*Aim of the exercise*
Show, in full, each line of the data that contains "Polygon".

*Stored data*

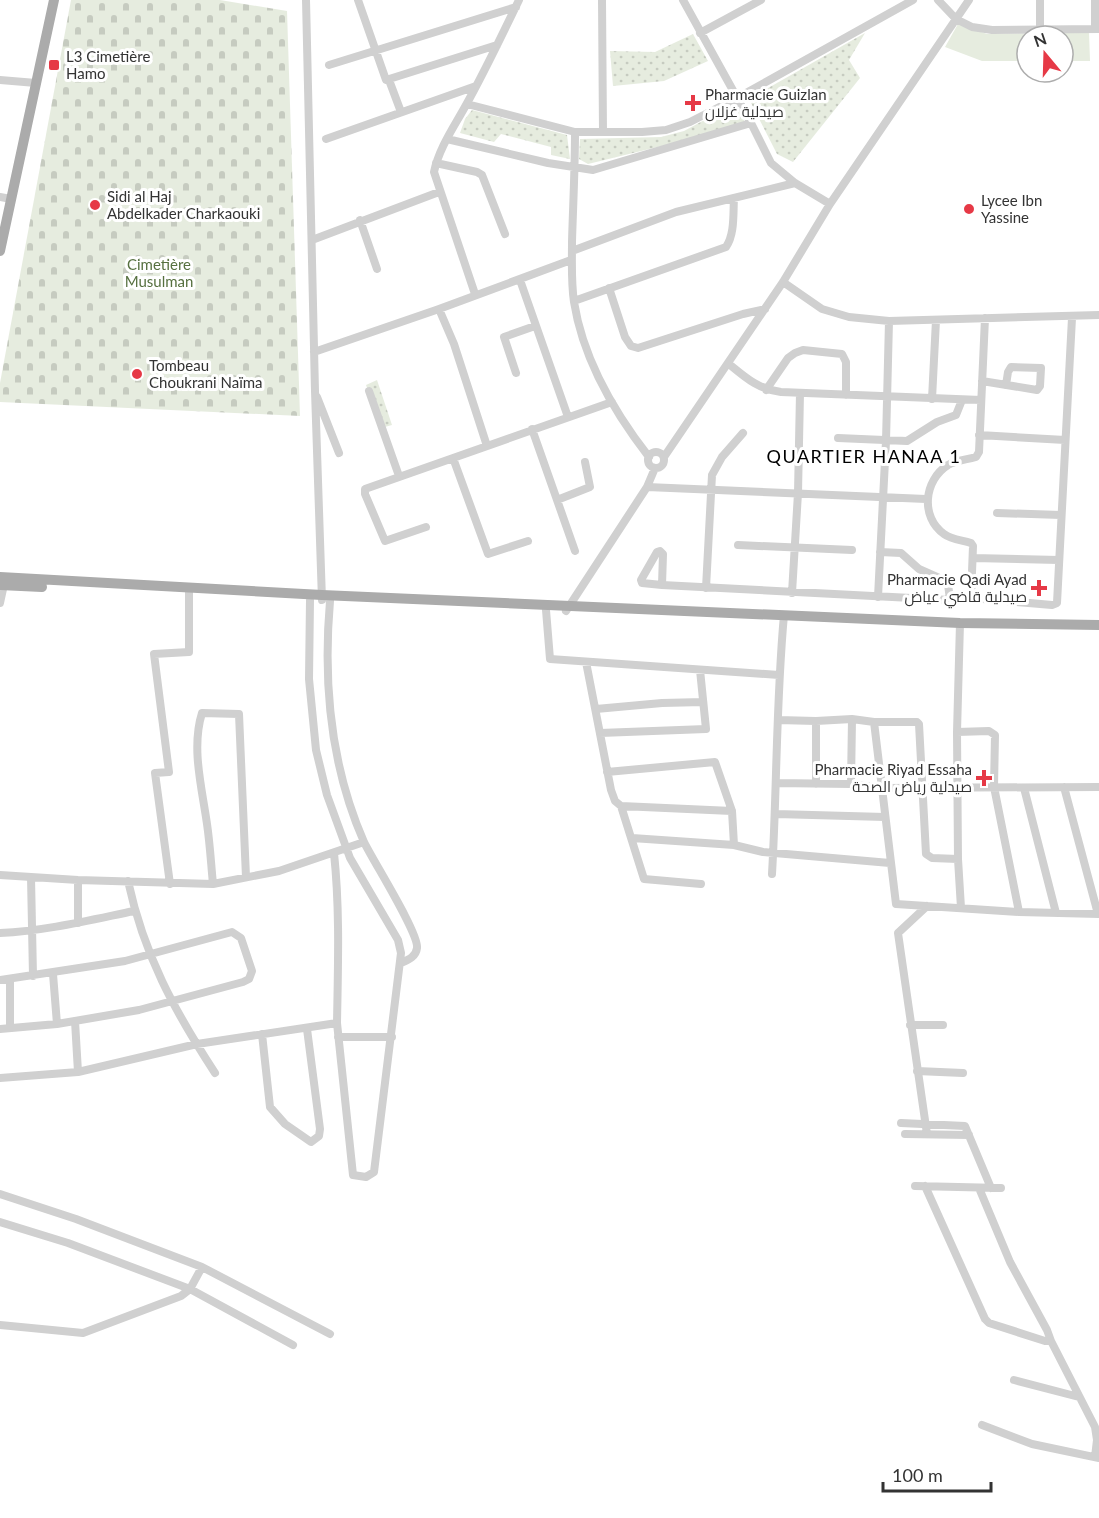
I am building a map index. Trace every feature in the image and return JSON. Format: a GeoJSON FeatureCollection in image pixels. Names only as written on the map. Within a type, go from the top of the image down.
{"type":"FeatureCollection","features":[{"type":"Feature","properties":{"kind":"main road"},"geometry":{"type":"LineString","coordinates":[[0,247],[6,198],[36,83],[54,0]]}},
{"type":"Feature","properties":{"kind":"main road"},"geometry":{"type":"LineString","coordinates":[[2,581],[321,599],[1099,631]]}},
{"type":"Feature","properties":{"kind":"main road"},"geometry":{"type":"LineString","coordinates":[[485,605],[546,610],[568,608]]}},
{"type":"Feature","properties":{"kind":"main road"},"geometry":{"type":"LineString","coordinates":[[960,626],[1099,625]]}},
{"type":"Feature","properties":{"kind":"street"},"geometry":{"type":"LineString","coordinates":[[306,0],[321,599],[331,713],[337,760],[352,815],[364,842],[405,915],[418,946],[417,952],[411,959],[401,963]]}},
{"type":"Feature","properties":{"kind":"street"},"geometry":{"type":"LineString","coordinates":[[358,0],[385,78],[389,80],[401,112]]}},
{"type":"Feature","properties":{"kind":"street"},"geometry":{"type":"LineString","coordinates":[[602,0],[603,132]]}},
{"type":"Feature","properties":{"kind":"street"},"geometry":{"type":"LineString","coordinates":[[683,0],[771,163],[795,183],[830,204]]}},
{"type":"Feature","properties":{"kind":"street"},"geometry":{"type":"LineString","coordinates":[[700,33],[761,0]]}},
{"type":"Feature","properties":{"kind":"street"},"geometry":{"type":"LineString","coordinates":[[467,104],[575,132],[642,132],[666,129],[690,122],[737,98],[913,0]]}},
{"type":"Feature","properties":{"kind":"street"},"geometry":{"type":"LineString","coordinates":[[938,0],[956,19],[972,27],[1015,30]]}},
{"type":"Feature","properties":{"kind":"street"},"geometry":{"type":"LineString","coordinates":[[568,608],[647,487],[655,468],[662,465],[664,457],[783,282],[830,204],[969,0]]}},
{"type":"Feature","properties":{"kind":"street"},"geometry":{"type":"LineString","coordinates":[[1040,0],[1040,24]]}},
{"type":"Feature","properties":{"kind":"street"},"geometry":{"type":"LineString","coordinates":[[1075,29],[1097,29],[1095,0]]}},
{"type":"Feature","properties":{"kind":"street"},"geometry":{"type":"LineString","coordinates":[[329,65],[517,3]]}},
{"type":"Feature","properties":{"kind":"street"},"geometry":{"type":"LineString","coordinates":[[475,294],[434,172],[447,139],[517,3]]}},
{"type":"Feature","properties":{"kind":"street"},"geometry":{"type":"LineString","coordinates":[[389,80],[497,45]]}},
{"type":"Feature","properties":{"kind":"street"},"geometry":{"type":"LineString","coordinates":[[0,80],[36,83]]}},
{"type":"Feature","properties":{"kind":"street"},"geometry":{"type":"LineString","coordinates":[[326,139],[476,86]]}},
{"type":"Feature","properties":{"kind":"street"},"geometry":{"type":"LineString","coordinates":[[447,139],[548,163],[593,170],[751,123]]}},
{"type":"Feature","properties":{"kind":"street"},"geometry":{"type":"LineString","coordinates":[[575,132],[572,256],[574,301],[580,330],[591,362],[612,402],[649,457],[650,464],[655,468]]}},
{"type":"Feature","properties":{"kind":"street"},"geometry":{"type":"LineString","coordinates":[[436,163],[482,175],[505,234]]}},
{"type":"Feature","properties":{"kind":"street"},"geometry":{"type":"LineString","coordinates":[[314,352],[520,280],[676,212],[795,183]]}},
{"type":"Feature","properties":{"kind":"street"},"geometry":{"type":"LineString","coordinates":[[312,240],[439,192]]}},
{"type":"Feature","properties":{"kind":"street"},"geometry":{"type":"LineString","coordinates":[[574,301],[726,247],[732,229],[734,198]]}},
{"type":"Feature","properties":{"kind":"street"},"geometry":{"type":"LineString","coordinates":[[360,220],[377,269]]}},
{"type":"Feature","properties":{"kind":"street"},"geometry":{"type":"LineString","coordinates":[[520,280],[568,417]]}},
{"type":"Feature","properties":{"kind":"street"},"geometry":{"type":"LineString","coordinates":[[783,282],[822,309],[849,317],[889,321],[1072,318],[1099,315]]}},
{"type":"Feature","properties":{"kind":"street"},"geometry":{"type":"LineString","coordinates":[[609,288],[625,338],[632,346],[638,348],[765,309]]}},
{"type":"Feature","properties":{"kind":"street"},"geometry":{"type":"LineString","coordinates":[[439,309],[454,344],[487,446]]}},
{"type":"Feature","properties":{"kind":"street"},"geometry":{"type":"LineString","coordinates":[[971,598],[974,549],[971,543],[947,537],[941,532],[931,516],[927,499],[930,487],[940,472],[957,461],[978,455],[985,318]]}},
{"type":"Feature","properties":{"kind":"street"},"geometry":{"type":"LineString","coordinates":[[662,585],[878,597],[950,600],[971,598],[1054,604],[1058,599],[1072,318]]}},
{"type":"Feature","properties":{"kind":"street"},"geometry":{"type":"LineString","coordinates":[[932,399],[936,320]]}},
{"type":"Feature","properties":{"kind":"street"},"geometry":{"type":"LineString","coordinates":[[878,597],[888,397],[889,321]]}},
{"type":"Feature","properties":{"kind":"street"},"geometry":{"type":"LineString","coordinates":[[516,373],[504,337],[535,326]]}},
{"type":"Feature","properties":{"kind":"street"},"geometry":{"type":"LineString","coordinates":[[766,390],[788,358],[795,352],[803,350],[842,354],[846,362],[846,395]]}},
{"type":"Feature","properties":{"kind":"street"},"geometry":{"type":"LineString","coordinates":[[729,364],[766,390],[981,400]]}},
{"type":"Feature","properties":{"kind":"street"},"geometry":{"type":"LineString","coordinates":[[982,381],[1006,385]]}},
{"type":"Feature","properties":{"kind":"street"},"geometry":{"type":"LineString","coordinates":[[315,391],[339,453]]}},
{"type":"Feature","properties":{"kind":"street"},"geometry":{"type":"LineString","coordinates":[[369,391],[399,476]]}},
{"type":"Feature","properties":{"kind":"street"},"geometry":{"type":"LineString","coordinates":[[792,593],[798,493],[800,393]]}},
{"type":"Feature","properties":{"kind":"street"},"geometry":{"type":"LineString","coordinates":[[838,438],[911,440],[937,422],[956,415],[962,400]]}},
{"type":"Feature","properties":{"kind":"street"},"geometry":{"type":"LineString","coordinates":[[426,527],[385,541],[365,489],[612,402]]}},
{"type":"Feature","properties":{"kind":"street"},"geometry":{"type":"LineString","coordinates":[[532,429],[575,551]]}},
{"type":"Feature","properties":{"kind":"street"},"geometry":{"type":"LineString","coordinates":[[706,588],[712,475],[743,434]]}},
{"type":"Feature","properties":{"kind":"street"},"geometry":{"type":"LineString","coordinates":[[980,435],[1065,440]]}},
{"type":"Feature","properties":{"kind":"street"},"geometry":{"type":"LineString","coordinates":[[649,457],[655,452],[664,457]]}},
{"type":"Feature","properties":{"kind":"street"},"geometry":{"type":"LineString","coordinates":[[453,458],[488,555],[528,541]]}},
{"type":"Feature","properties":{"kind":"street"},"geometry":{"type":"LineString","coordinates":[[557,500],[590,487],[585,462]]}},
{"type":"Feature","properties":{"kind":"street"},"geometry":{"type":"LineString","coordinates":[[647,487],[927,499]]}},
{"type":"Feature","properties":{"kind":"street"},"geometry":{"type":"LineString","coordinates":[[997,513],[1061,515]]}},
{"type":"Feature","properties":{"kind":"street"},"geometry":{"type":"LineString","coordinates":[[738,545],[852,550]]}},
{"type":"Feature","properties":{"kind":"street"},"geometry":{"type":"LineString","coordinates":[[880,552],[901,553],[919,569],[946,581],[950,600]]}},
{"type":"Feature","properties":{"kind":"street"},"geometry":{"type":"LineString","coordinates":[[973,558],[1059,560]]}},
{"type":"Feature","properties":{"kind":"street"},"geometry":{"type":"LineString","coordinates":[[0,603],[2,581]]}},
{"type":"Feature","properties":{"kind":"street"},"geometry":{"type":"LineString","coordinates":[[170,884],[155,773],[169,772],[154,654],[189,652],[189,592]]}},
{"type":"Feature","properties":{"kind":"street"},"geometry":{"type":"LineString","coordinates":[[321,599],[309,679],[316,750],[327,795],[347,848],[370,894],[398,940],[401,953],[375,1166],[374,1172],[366,1177],[353,1175],[336,1023],[338,939],[337,874],[334,853]]}},
{"type":"Feature","properties":{"kind":"street"},"geometry":{"type":"LineString","coordinates":[[546,610],[550,659],[779,675]]}},
{"type":"Feature","properties":{"kind":"street"},"geometry":{"type":"LineString","coordinates":[[772,874],[776,814],[779,675],[784,618]]}},
{"type":"Feature","properties":{"kind":"street"},"geometry":{"type":"LineString","coordinates":[[960,626],[957,732],[958,859],[961,908]]}},
{"type":"Feature","properties":{"kind":"street"},"geometry":{"type":"LineString","coordinates":[[586,662],[607,772],[614,798],[621,806],[644,879],[701,884]]}},
{"type":"Feature","properties":{"kind":"street"},"geometry":{"type":"LineString","coordinates":[[600,733],[706,729],[700,670]]}},
{"type":"Feature","properties":{"kind":"street"},"geometry":{"type":"LineString","coordinates":[[596,709],[703,702]]}},
{"type":"Feature","properties":{"kind":"street"},"geometry":{"type":"LineString","coordinates":[[213,884],[198,747],[202,713],[239,714],[246,877]]}},
{"type":"Feature","properties":{"kind":"street"},"geometry":{"type":"LineString","coordinates":[[778,720],[816,722],[852,719],[874,722],[917,722],[919,724],[927,854],[932,858],[958,859]]}},
{"type":"Feature","properties":{"kind":"street"},"geometry":{"type":"LineString","coordinates":[[851,784],[852,719]]}},
{"type":"Feature","properties":{"kind":"street"},"geometry":{"type":"LineString","coordinates":[[816,722],[816,784]]}},
{"type":"Feature","properties":{"kind":"street"},"geometry":{"type":"LineString","coordinates":[[874,722],[896,904],[1056,914],[1099,914],[1064,787]]}},
{"type":"Feature","properties":{"kind":"street"},"geometry":{"type":"LineString","coordinates":[[957,732],[993,733],[994,735],[994,787],[1019,912]]}},
{"type":"Feature","properties":{"kind":"street"},"geometry":{"type":"LineString","coordinates":[[607,772],[715,762],[732,812],[734,845]]}},
{"type":"Feature","properties":{"kind":"street"},"geometry":{"type":"LineString","coordinates":[[776,783],[851,784],[881,788],[1099,787]]}},
{"type":"Feature","properties":{"kind":"street"},"geometry":{"type":"LineString","coordinates":[[1024,788],[1056,914]]}},
{"type":"Feature","properties":{"kind":"street"},"geometry":{"type":"LineString","coordinates":[[621,806],[732,812]]}},
{"type":"Feature","properties":{"kind":"street"},"geometry":{"type":"LineString","coordinates":[[776,814],[885,817]]}},
{"type":"Feature","properties":{"kind":"street"},"geometry":{"type":"LineString","coordinates":[[632,838],[734,845],[748,850],[773,853],[890,863]]}},
{"type":"Feature","properties":{"kind":"street"},"geometry":{"type":"LineString","coordinates":[[0,875],[170,884],[213,884],[279,871],[364,842]]}},
{"type":"Feature","properties":{"kind":"street"},"geometry":{"type":"LineString","coordinates":[[31,877],[33,976]]}},
{"type":"Feature","properties":{"kind":"street"},"geometry":{"type":"LineString","coordinates":[[78,880],[78,923]]}},
{"type":"Feature","properties":{"kind":"street"},"geometry":{"type":"LineString","coordinates":[[128,881],[134,911],[149,954],[170,1000],[215,1073]]}},
{"type":"Feature","properties":{"kind":"street"},"geometry":{"type":"LineString","coordinates":[[927,906],[898,933],[927,1134]]}},
{"type":"Feature","properties":{"kind":"street"},"geometry":{"type":"LineString","coordinates":[[0,933],[78,923],[134,911]]}},
{"type":"Feature","properties":{"kind":"street"},"geometry":{"type":"LineString","coordinates":[[0,1029],[57,1024],[139,1010],[249,979],[252,971],[241,938],[238,934],[226,932],[125,961],[5,980],[10,1028]]}},
{"type":"Feature","properties":{"kind":"street"},"geometry":{"type":"LineString","coordinates":[[53,974],[57,1024]]}},
{"type":"Feature","properties":{"kind":"street"},"geometry":{"type":"LineString","coordinates":[[75,1021],[78,1072]]}},
{"type":"Feature","properties":{"kind":"street"},"geometry":{"type":"LineString","coordinates":[[0,1078],[78,1072],[196,1044],[336,1023]]}},
{"type":"Feature","properties":{"kind":"street"},"geometry":{"type":"LineString","coordinates":[[910,1025],[943,1025]]}},
{"type":"Feature","properties":{"kind":"street"},"geometry":{"type":"LineString","coordinates":[[262,1034],[270,1107],[285,1124],[311,1142],[317,1140],[320,1129],[307,1029]]}},
{"type":"Feature","properties":{"kind":"street"},"geometry":{"type":"LineString","coordinates":[[338,1037],[392,1037]]}},
{"type":"Feature","properties":{"kind":"street"},"geometry":{"type":"LineString","coordinates":[[917,1071],[963,1073]]}},
{"type":"Feature","properties":{"kind":"street"},"geometry":{"type":"LineString","coordinates":[[901,1123],[963,1124],[991,1188]]}},
{"type":"Feature","properties":{"kind":"street"},"geometry":{"type":"LineString","coordinates":[[905,1134],[969,1135]]}},
{"type":"Feature","properties":{"kind":"street"},"geometry":{"type":"LineString","coordinates":[[1001,1188],[920,1186],[985,1319],[989,1323],[1051,1341]]}},
{"type":"Feature","properties":{"kind":"street"},"geometry":{"type":"LineString","coordinates":[[979,1188],[1010,1262],[1047,1329],[1096,1434],[1097,1457],[1032,1444],[982,1425]]}},
{"type":"Feature","properties":{"kind":"street"},"geometry":{"type":"LineString","coordinates":[[0,1194],[76,1219],[202,1267],[330,1334]]}},
{"type":"Feature","properties":{"kind":"street"},"geometry":{"type":"LineString","coordinates":[[0,1222],[68,1243],[190,1289],[293,1345]]}},
{"type":"Feature","properties":{"kind":"street"},"geometry":{"type":"LineString","coordinates":[[0,1325],[83,1333],[181,1296],[190,1289],[202,1267]]}},
{"type":"Feature","properties":{"kind":"street"},"geometry":{"type":"LineString","coordinates":[[1014,1380],[1079,1397]]}},
{"type":"Feature","properties":{"kind":"green space","name":"Cimetière Musulman"},"geometry":{"type":"Polygon","coordinates":[[[71,0],[220,0],[287,11],[300,416],[0,402],[0,383],[71,0]]]}},
{"type":"Feature","properties":{"kind":"green space"},"geometry":{"type":"Polygon","coordinates":[[[958,24],[987,34],[1015,33],[1015,61],[982,61],[945,47],[958,24]]]}},
{"type":"Feature","properties":{"kind":"green space"},"geometry":{"type":"Polygon","coordinates":[[[1075,32],[1089,32],[1090,61],[1075,61],[1075,32]]]}},
{"type":"Feature","properties":{"kind":"green space"},"geometry":{"type":"Polygon","coordinates":[[[865,33],[849,60],[860,78],[793,162],[777,154],[749,99],[865,33]]]}},
{"type":"Feature","properties":{"kind":"green space"},"geometry":{"type":"Polygon","coordinates":[[[693,34],[708,61],[664,81],[613,86],[610,51],[655,52],[693,34]]]}},
{"type":"Feature","properties":{"kind":"green space"},"geometry":{"type":"Polygon","coordinates":[[[736,103],[745,122],[674,143],[588,164],[579,159],[580,139],[661,137],[684,131],[736,103]]]}},
{"type":"Feature","properties":{"kind":"green space"},"geometry":{"type":"Polygon","coordinates":[[[472,110],[567,135],[570,159],[551,155],[551,147],[501,134],[494,142],[460,133],[465,119],[472,110]]]}},
{"type":"Feature","properties":{"kind":"green space"},"geometry":{"type":"Polygon","coordinates":[[[377,380],[392,425],[381,428],[366,385],[377,380]]]}},
{"type":"Feature","properties":{"kind":"place","name":"L3 Cimetière Hamo"},"geometry":{"type":"Point","coordinates":[54,65]}},
{"type":"Feature","properties":{"kind":"place","name":"Pharmacie Guizlan صيدلية غزلان"},"geometry":{"type":"Point","coordinates":[693,103]}},
{"type":"Feature","properties":{"kind":"place","name":"Sidi al Haj Abdelkader Charkaouki"},"geometry":{"type":"Point","coordinates":[95,205]}},
{"type":"Feature","properties":{"kind":"place","name":"Lycee Ibn Yassine"},"geometry":{"type":"Point","coordinates":[969,209]}},
{"type":"Feature","properties":{"kind":"place","name":"Tombeau Choukrani Naïma"},"geometry":{"type":"Point","coordinates":[137,374]}},
{"type":"Feature","properties":{"kind":"place","name":"Pharmacie Qadi Ayad صيدلية قاضي عياض"},"geometry":{"type":"Point","coordinates":[1039,588]}},
{"type":"Feature","properties":{"kind":"place","name":"Pharmacie Riyad Essaha صيدلية رياض الصحة"},"geometry":{"type":"Point","coordinates":[984,778]}},
{"type":"Feature","properties":{"kind":"district","name":"QUARTIER HANAA 1"},"geometry":{"type":"Point","coordinates":[864,456]}}]}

*Output for this task*
{"type":"Feature","properties":{"kind":"green space","name":"Cimetière Musulman"},"geometry":{"type":"Polygon","coordinates":[[[71,0],[220,0],[287,11],[300,416],[0,402],[0,383],[71,0]]]}},
{"type":"Feature","properties":{"kind":"green space"},"geometry":{"type":"Polygon","coordinates":[[[958,24],[987,34],[1015,33],[1015,61],[982,61],[945,47],[958,24]]]}},
{"type":"Feature","properties":{"kind":"green space"},"geometry":{"type":"Polygon","coordinates":[[[1075,32],[1089,32],[1090,61],[1075,61],[1075,32]]]}},
{"type":"Feature","properties":{"kind":"green space"},"geometry":{"type":"Polygon","coordinates":[[[865,33],[849,60],[860,78],[793,162],[777,154],[749,99],[865,33]]]}},
{"type":"Feature","properties":{"kind":"green space"},"geometry":{"type":"Polygon","coordinates":[[[693,34],[708,61],[664,81],[613,86],[610,51],[655,52],[693,34]]]}},
{"type":"Feature","properties":{"kind":"green space"},"geometry":{"type":"Polygon","coordinates":[[[736,103],[745,122],[674,143],[588,164],[579,159],[580,139],[661,137],[684,131],[736,103]]]}},
{"type":"Feature","properties":{"kind":"green space"},"geometry":{"type":"Polygon","coordinates":[[[472,110],[567,135],[570,159],[551,155],[551,147],[501,134],[494,142],[460,133],[465,119],[472,110]]]}},
{"type":"Feature","properties":{"kind":"green space"},"geometry":{"type":"Polygon","coordinates":[[[377,380],[392,425],[381,428],[366,385],[377,380]]]}},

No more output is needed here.